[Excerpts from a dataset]
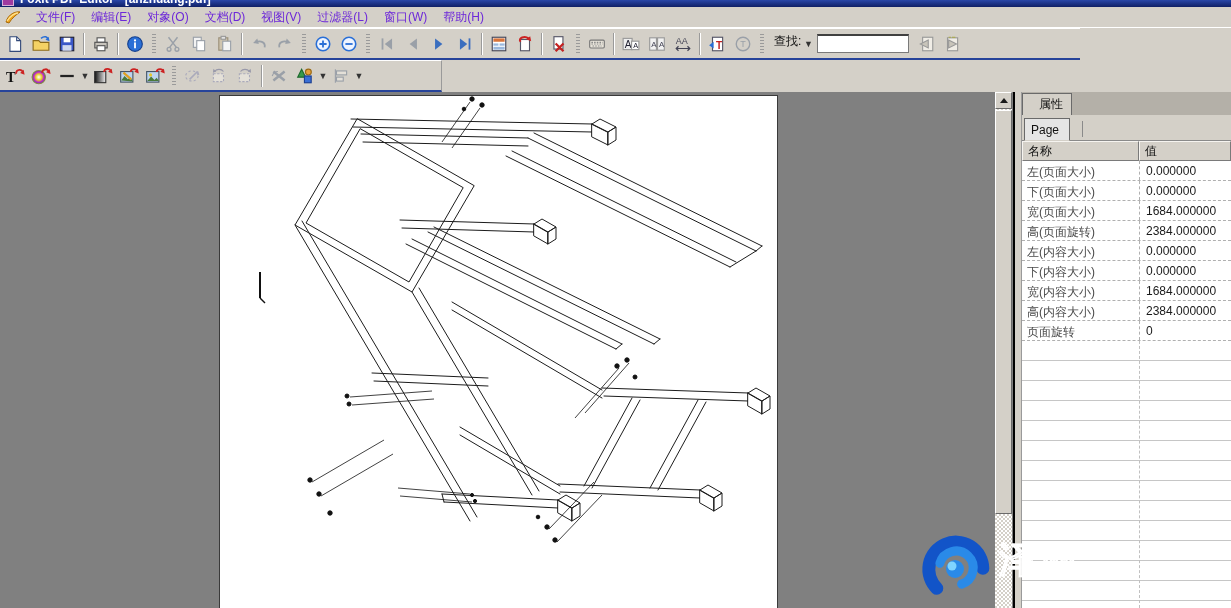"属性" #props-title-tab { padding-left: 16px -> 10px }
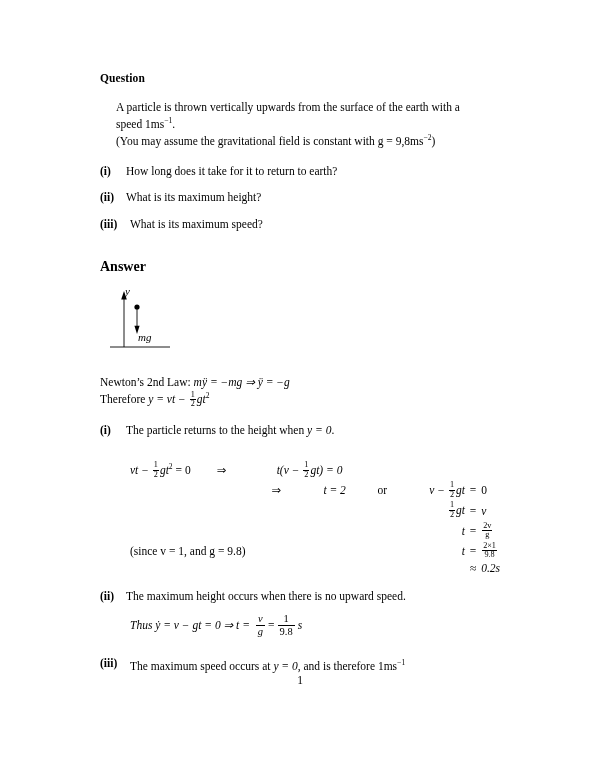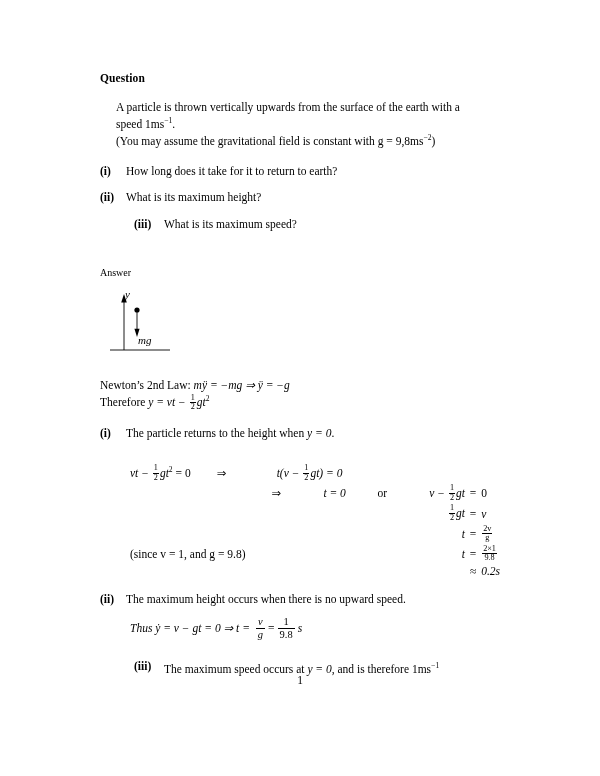"(iii)" .qitem .lbl.wide { margin-left: 34px -> none }
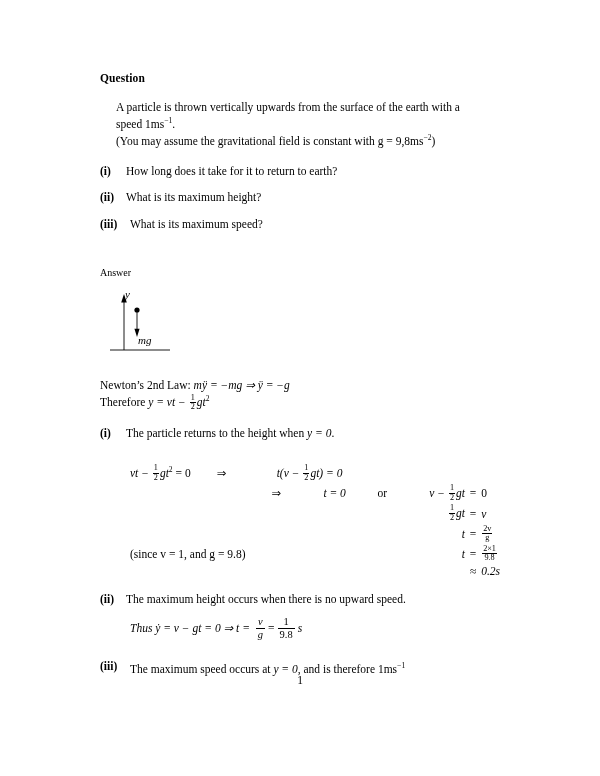"Answer" .answer-head { font-size: 10px -> 14px; font-weight: normal -> bold; margin: 36px 0 0 0 -> 28px 0 0 0 }
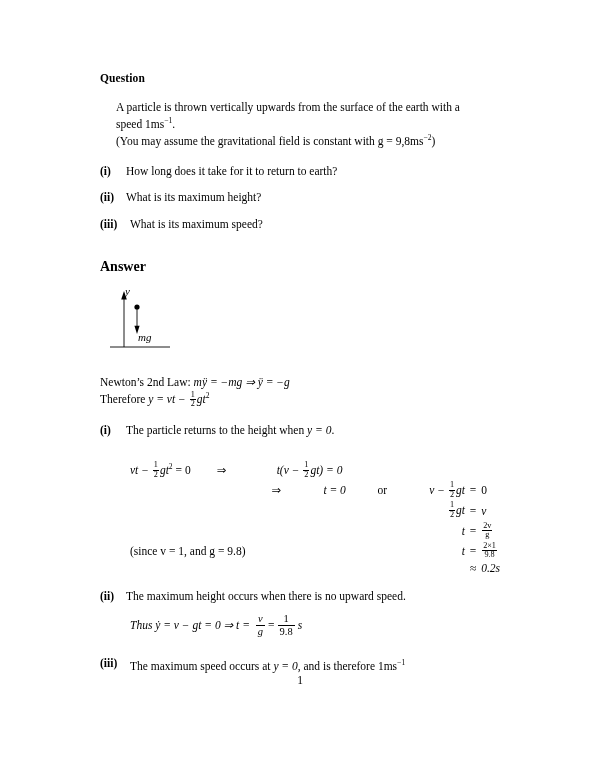"t = 0" span.math { text: 0 -> 2 }
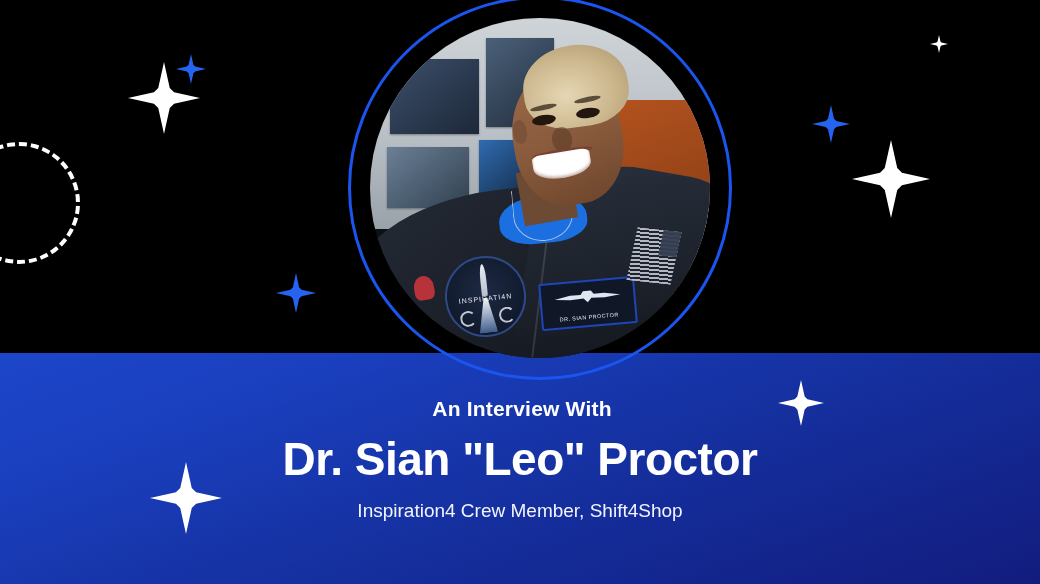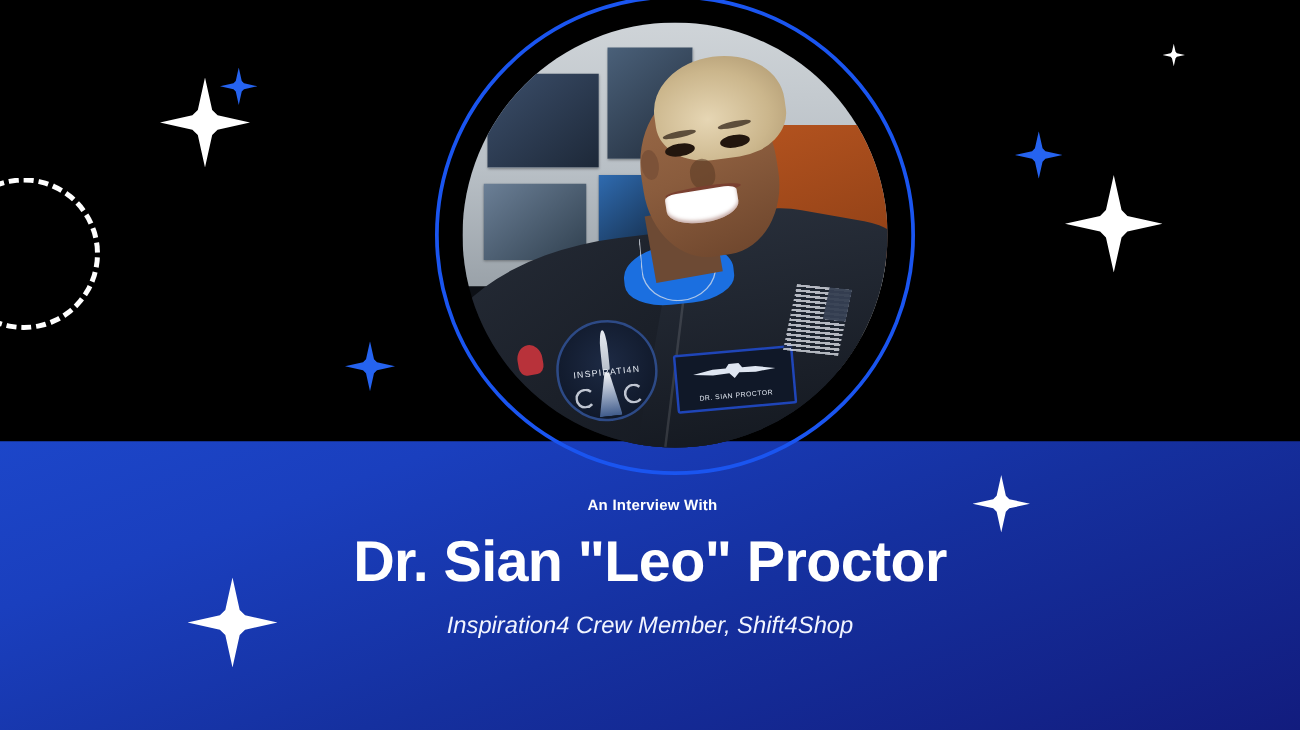"An Interview With" .eyebrow { font-size: 12px -> 21px }
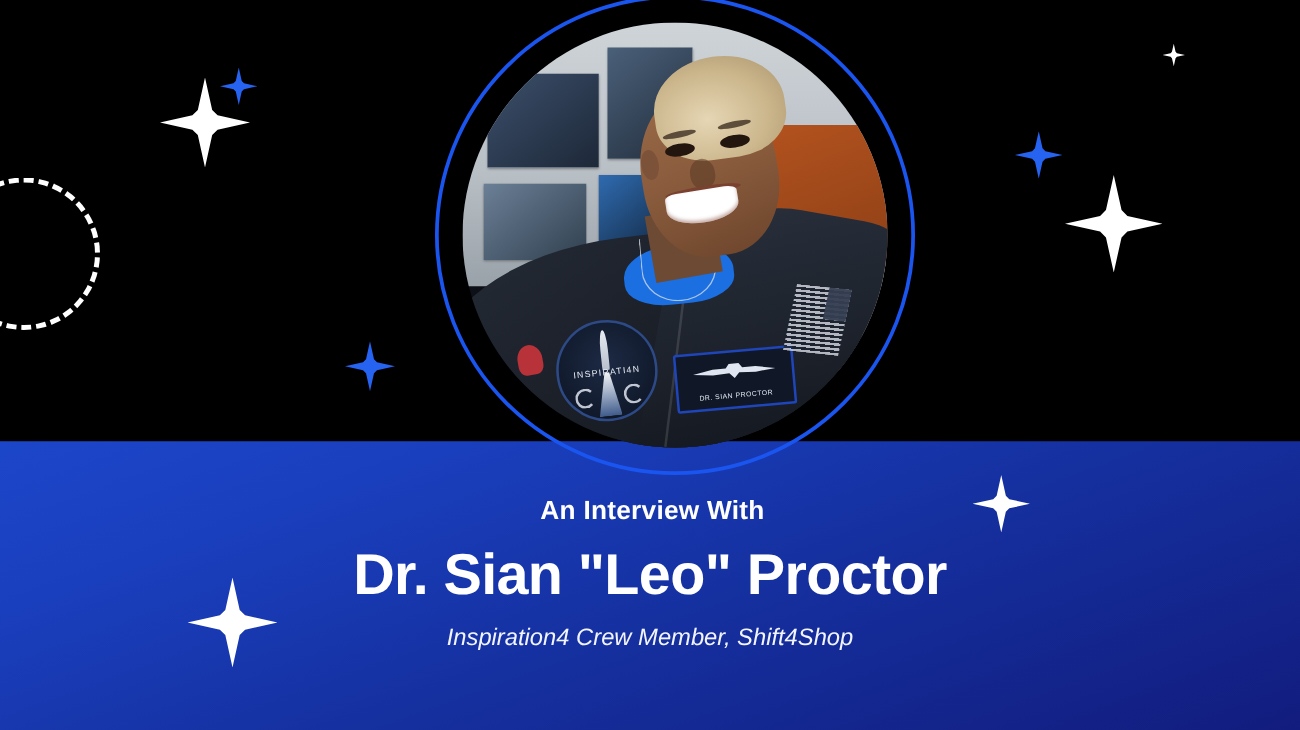"Inspiration4 Crew Member, Shift4Shop" .subline { font-style: italic -> none }
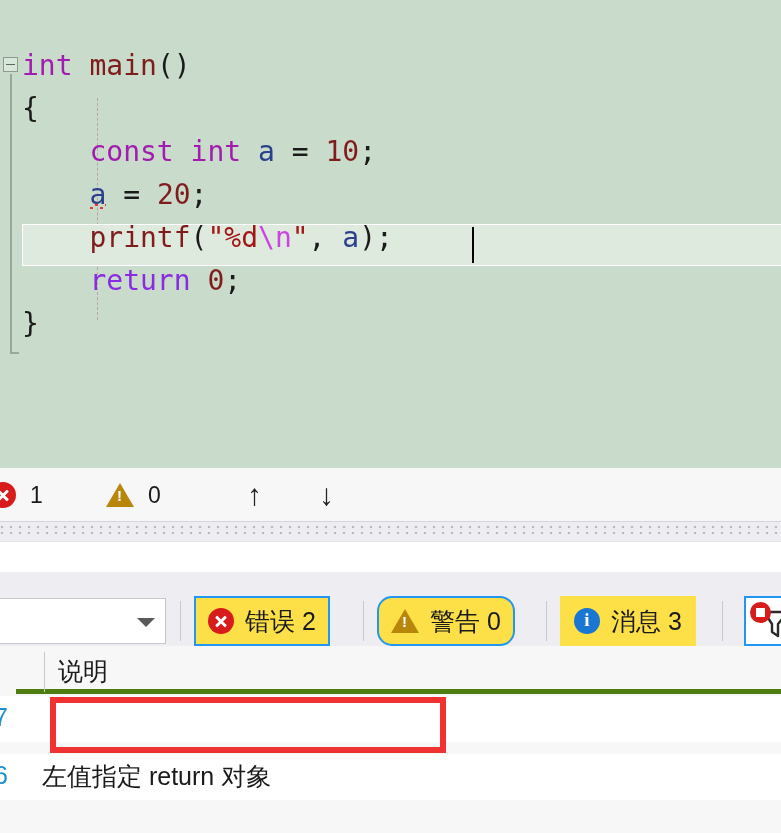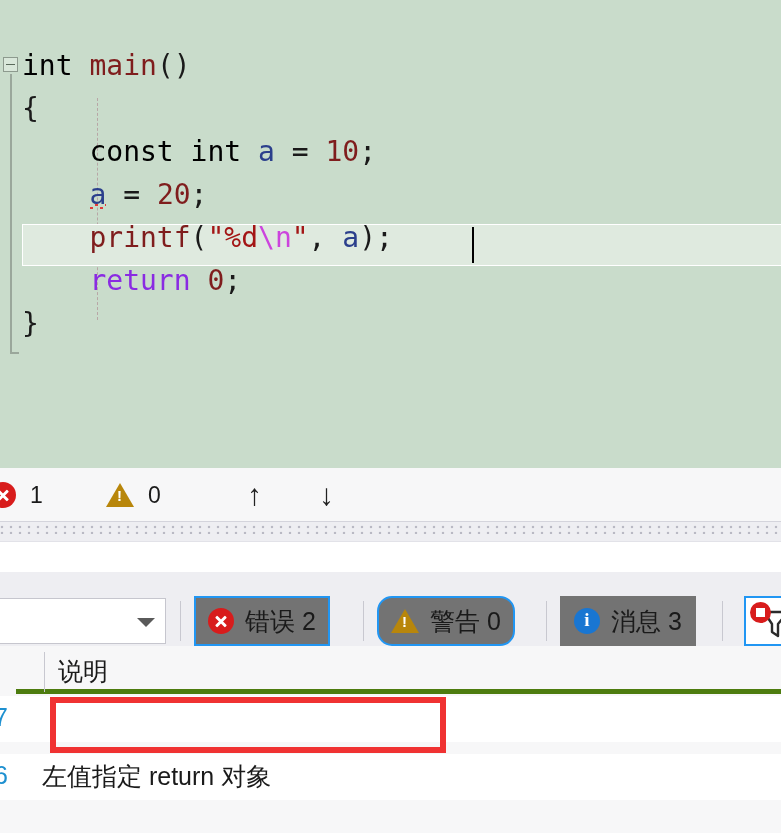"int" .kw { color: #000000 -> #a21caf }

[Your assignment] What you give back must be the data above, reproduced exactly and free of pictures.

[Final answer]
"属性" #props-title-tab { padding-left: 16px -> 10px }
"(iii)" .qitem .lbl.wide { margin-left: 34px -> none }
"Answer" .answer-head { font-size: 10px -> 14px; font-weight: normal -> bold; margin: 36px 0 0 0 -> 28px 0 0 0 }
"t = 0" span.math { text: 0 -> 2 }
"An Interview With" .eyebrow { font-size: 12px -> 21px }
"Inspiration4 Crew Member, Shift4Shop" .subline { font-style: italic -> none }
"int" .kw { color: #000000 -> #a21caf }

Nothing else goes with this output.